Près de 30 ans depuis que Chris Killip a portraituré pendant un an et demi le travail et la vie des collecteurs de charbon à Lynemouth, en partageant au quotidien leur existence.
 Ces photographies sont aujourd’hui réunies dans une exposition et une monographie co-édité par Steidl et GwinZegal. Ces images nous transportent au coeur du campement de caravanes de cette communauté à la marge de la société, montrent leurs visages, les gestes de leur travail, leur épuisement.
 Le concept du livre et de l’exposition Seacoal construit un récit détaillé à partir de la richesse du matériau de prise de vue ; la succession séquentielle aussi bien que la juxtaposition des images lui permettent de décrire toutes les facettes d’une existence précaire. En cela c’est un livre différent, beaucoup plus narratif que le célèbre essai photographique de Chris Killip In Flagrante (1988), dans lequel, à côté de nombreuses autres images du Nord de l’Angleterre, on trouve également quinze photographies extraites du projet Seacoal.
 À partir de cinquante photographies effectuées entre 1975 et 1987, Chris Killip esquissait, dans In Flagrante, le visage d’une époque marquée par la dépression économique et sociale de cette région qui a suivi le déclin et la privatisation de l’industrie lourde traditionnelle et de l’exploitation minière. Ainsi la forme narrative qu’il utilise est associative et formelle, les protagonistes des images, sans nom et sans origine, ne sont pas là pour eux-mêmes mais comme archétypes d’une variété de destins, ou, sociologiquement parlant, d’une classe donnée. Ces images ont pu être décrites comme des allégories, à la manière de personnages sur une scène de théâtre, qui seraient les allégories de destins et de passions. C’est de cela, en plus de la qualité des images, que le livre In Flagrante tire sa puissance abstraite.

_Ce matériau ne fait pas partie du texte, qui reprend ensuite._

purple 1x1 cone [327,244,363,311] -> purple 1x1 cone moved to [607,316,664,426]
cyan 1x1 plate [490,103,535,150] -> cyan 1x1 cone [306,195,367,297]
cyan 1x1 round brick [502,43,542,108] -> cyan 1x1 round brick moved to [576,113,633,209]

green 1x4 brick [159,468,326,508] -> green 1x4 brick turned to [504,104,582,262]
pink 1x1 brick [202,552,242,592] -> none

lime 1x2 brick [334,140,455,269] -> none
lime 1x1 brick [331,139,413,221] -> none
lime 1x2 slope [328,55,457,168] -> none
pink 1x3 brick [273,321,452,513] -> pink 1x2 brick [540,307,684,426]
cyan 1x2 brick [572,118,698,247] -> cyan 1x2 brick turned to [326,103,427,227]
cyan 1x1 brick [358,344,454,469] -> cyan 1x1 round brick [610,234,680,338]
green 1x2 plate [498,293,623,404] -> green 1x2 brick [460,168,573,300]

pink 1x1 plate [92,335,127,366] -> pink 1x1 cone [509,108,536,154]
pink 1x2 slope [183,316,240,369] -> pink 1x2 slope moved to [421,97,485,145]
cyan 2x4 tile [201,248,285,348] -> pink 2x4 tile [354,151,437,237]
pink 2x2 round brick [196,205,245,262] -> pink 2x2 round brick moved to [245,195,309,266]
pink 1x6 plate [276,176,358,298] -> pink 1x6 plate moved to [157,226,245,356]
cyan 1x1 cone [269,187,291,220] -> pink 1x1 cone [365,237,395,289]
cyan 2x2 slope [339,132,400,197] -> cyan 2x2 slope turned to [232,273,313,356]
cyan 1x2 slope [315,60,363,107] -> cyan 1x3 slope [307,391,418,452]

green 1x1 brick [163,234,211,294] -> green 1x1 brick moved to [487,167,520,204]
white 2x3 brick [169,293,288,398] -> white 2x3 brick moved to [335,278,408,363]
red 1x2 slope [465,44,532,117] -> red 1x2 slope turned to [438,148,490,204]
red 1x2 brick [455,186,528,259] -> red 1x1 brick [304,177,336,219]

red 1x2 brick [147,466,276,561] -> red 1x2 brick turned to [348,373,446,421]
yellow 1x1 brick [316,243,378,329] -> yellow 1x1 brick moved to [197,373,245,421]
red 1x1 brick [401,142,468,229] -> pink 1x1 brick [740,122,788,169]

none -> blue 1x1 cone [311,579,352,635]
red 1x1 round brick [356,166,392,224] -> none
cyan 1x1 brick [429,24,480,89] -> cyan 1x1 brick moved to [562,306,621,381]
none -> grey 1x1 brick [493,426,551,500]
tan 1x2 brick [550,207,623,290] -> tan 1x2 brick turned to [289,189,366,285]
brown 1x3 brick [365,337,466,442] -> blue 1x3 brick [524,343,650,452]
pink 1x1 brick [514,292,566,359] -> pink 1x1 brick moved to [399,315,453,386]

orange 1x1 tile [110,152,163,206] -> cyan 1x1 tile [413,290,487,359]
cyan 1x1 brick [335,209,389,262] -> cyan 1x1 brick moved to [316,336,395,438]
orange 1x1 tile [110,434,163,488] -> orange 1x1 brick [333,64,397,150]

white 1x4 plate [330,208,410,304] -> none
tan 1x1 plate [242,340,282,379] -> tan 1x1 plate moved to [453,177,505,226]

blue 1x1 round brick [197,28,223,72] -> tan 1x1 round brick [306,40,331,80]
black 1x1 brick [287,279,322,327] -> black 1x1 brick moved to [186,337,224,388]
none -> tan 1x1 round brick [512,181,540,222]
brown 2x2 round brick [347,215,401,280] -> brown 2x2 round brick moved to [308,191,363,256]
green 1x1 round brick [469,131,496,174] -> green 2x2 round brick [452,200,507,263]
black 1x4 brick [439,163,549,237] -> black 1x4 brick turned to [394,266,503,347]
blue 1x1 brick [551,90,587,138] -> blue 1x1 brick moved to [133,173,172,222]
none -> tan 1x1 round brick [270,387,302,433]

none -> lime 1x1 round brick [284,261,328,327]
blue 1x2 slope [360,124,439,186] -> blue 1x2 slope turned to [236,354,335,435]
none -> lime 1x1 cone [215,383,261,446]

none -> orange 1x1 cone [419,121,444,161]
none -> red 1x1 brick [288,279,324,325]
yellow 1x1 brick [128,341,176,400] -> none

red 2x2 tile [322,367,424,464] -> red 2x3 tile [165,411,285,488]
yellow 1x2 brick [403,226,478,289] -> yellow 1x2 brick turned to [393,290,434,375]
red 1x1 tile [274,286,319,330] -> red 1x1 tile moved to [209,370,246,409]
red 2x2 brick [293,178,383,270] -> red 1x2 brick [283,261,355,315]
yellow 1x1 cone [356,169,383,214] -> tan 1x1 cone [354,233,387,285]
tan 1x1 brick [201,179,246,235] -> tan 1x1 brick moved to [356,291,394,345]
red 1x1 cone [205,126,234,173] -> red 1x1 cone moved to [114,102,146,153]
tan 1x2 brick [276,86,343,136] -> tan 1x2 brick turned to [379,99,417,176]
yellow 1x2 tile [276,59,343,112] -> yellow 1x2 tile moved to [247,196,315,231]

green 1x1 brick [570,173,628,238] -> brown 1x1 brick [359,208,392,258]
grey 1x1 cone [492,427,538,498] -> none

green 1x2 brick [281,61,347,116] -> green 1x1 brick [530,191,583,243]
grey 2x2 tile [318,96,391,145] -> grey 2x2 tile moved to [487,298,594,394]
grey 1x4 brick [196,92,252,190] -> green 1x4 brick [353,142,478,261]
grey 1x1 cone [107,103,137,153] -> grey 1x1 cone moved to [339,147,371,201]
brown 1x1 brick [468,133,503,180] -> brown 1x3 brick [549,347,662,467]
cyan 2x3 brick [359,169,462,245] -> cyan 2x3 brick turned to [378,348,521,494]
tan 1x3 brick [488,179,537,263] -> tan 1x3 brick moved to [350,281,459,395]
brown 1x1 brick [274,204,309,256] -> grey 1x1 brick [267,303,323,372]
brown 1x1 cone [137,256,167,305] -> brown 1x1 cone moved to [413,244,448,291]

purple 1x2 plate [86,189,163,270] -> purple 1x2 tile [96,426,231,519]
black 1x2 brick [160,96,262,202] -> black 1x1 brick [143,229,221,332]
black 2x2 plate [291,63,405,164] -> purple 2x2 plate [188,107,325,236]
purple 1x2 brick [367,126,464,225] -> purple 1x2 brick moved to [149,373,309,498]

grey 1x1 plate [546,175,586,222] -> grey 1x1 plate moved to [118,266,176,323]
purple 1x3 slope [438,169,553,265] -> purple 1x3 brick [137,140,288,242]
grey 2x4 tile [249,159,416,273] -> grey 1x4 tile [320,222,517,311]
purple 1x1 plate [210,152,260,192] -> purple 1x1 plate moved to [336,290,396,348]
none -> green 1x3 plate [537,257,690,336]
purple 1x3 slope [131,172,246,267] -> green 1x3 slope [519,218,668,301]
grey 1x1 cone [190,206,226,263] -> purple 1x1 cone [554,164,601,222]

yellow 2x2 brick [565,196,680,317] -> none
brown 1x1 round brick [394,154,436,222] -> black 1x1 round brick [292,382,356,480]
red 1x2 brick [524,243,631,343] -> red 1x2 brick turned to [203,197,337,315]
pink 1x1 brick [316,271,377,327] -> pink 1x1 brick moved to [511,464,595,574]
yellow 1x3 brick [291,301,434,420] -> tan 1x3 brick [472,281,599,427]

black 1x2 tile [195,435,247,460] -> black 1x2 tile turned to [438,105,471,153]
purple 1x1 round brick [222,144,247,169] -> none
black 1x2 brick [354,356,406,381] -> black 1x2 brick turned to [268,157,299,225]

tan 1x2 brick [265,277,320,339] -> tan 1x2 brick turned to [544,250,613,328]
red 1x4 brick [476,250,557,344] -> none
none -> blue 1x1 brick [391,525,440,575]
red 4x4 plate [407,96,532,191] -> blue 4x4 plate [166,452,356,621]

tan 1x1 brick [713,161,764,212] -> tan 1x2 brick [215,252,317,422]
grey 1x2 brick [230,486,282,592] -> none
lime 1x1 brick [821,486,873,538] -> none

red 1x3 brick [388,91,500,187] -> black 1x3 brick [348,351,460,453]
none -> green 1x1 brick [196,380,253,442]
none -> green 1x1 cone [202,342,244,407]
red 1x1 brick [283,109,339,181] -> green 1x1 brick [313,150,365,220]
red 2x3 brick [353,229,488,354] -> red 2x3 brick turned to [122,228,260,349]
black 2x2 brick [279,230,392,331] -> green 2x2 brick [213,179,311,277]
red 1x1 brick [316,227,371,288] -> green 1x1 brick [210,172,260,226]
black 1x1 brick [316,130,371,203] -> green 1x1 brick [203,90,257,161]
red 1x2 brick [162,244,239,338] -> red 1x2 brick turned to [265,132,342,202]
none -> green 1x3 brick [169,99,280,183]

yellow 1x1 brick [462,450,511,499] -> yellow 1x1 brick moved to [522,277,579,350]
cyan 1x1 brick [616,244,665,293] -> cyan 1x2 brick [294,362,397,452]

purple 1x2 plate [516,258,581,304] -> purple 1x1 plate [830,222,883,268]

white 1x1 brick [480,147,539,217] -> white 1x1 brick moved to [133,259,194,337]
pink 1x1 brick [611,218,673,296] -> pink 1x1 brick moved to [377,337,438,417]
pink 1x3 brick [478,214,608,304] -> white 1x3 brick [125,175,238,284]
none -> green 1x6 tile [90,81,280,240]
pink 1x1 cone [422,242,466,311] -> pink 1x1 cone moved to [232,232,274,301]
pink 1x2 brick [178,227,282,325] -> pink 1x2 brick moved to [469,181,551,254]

 Seacoal marque le retour des protagonistes ; les quinze photographies déjà connues sont réunies dans un tableau d’ensemble dont les personnages émergent pour enfin devenir des personnes. Avec le livre de Chris Killip, c’est aussi une certaine forme de narration depuis longtemps passée de mode dans le domaine artistique qui fait son retour : la description à la manière d’un reportage presque romanesque de la réalité. Les images élégiaques de Seacoal ne revendiquent plus l’autonomie d’une page ou d’une double page, contrairement à In Flagrante ; elles sont plutôt l’objet d’une suite rythmique qui met en lumière sous toutes ses facettes une activité apparemment archaïque aux frontières du monde industriel – avec un regard insistant qui est devenu rare aujourd’hui. Dans Seacoal, la narration de Chris Killip suit une forme épique, et non plus, comme dans In Flagrante, une forme dramatique. Ses personnages portent enfin des noms, et cela n’est pas seulement lié au fait que les protagonistes de ses images, presque trente ans après, ne courent plus le danger d’être accusés d’exercer une activité illégale. Les membres de la famille Laidler peuvent désormais apparaître comme une famille, et nous faire voir que la proximité du photographe avec ses modèles s’est transformée en amitié.
 Aujourd’hui, la série Seacoal est représentative d’un chapitre de l’histoire britannique récente, mais aussi d’une certaine position photographique, qui combine une documentation à long terme avec la description de la vie quotidienne d’un groupe social. Le terme vernaculaire peut être utilisé pour signifier la spécificité d’une culture locale ; le vernaculaire en tant qu’intérêt et expression d’une position artistique semble pourtant n’avoir aucune adéquation dans un monde globalisé. C’est pourquoi aujourd’hui, eu égard à notre prétention postmoderne face à des cultures que nous comprenons à peine, une confrontation avec les images de Chris Killip semble d’autant plus profitable.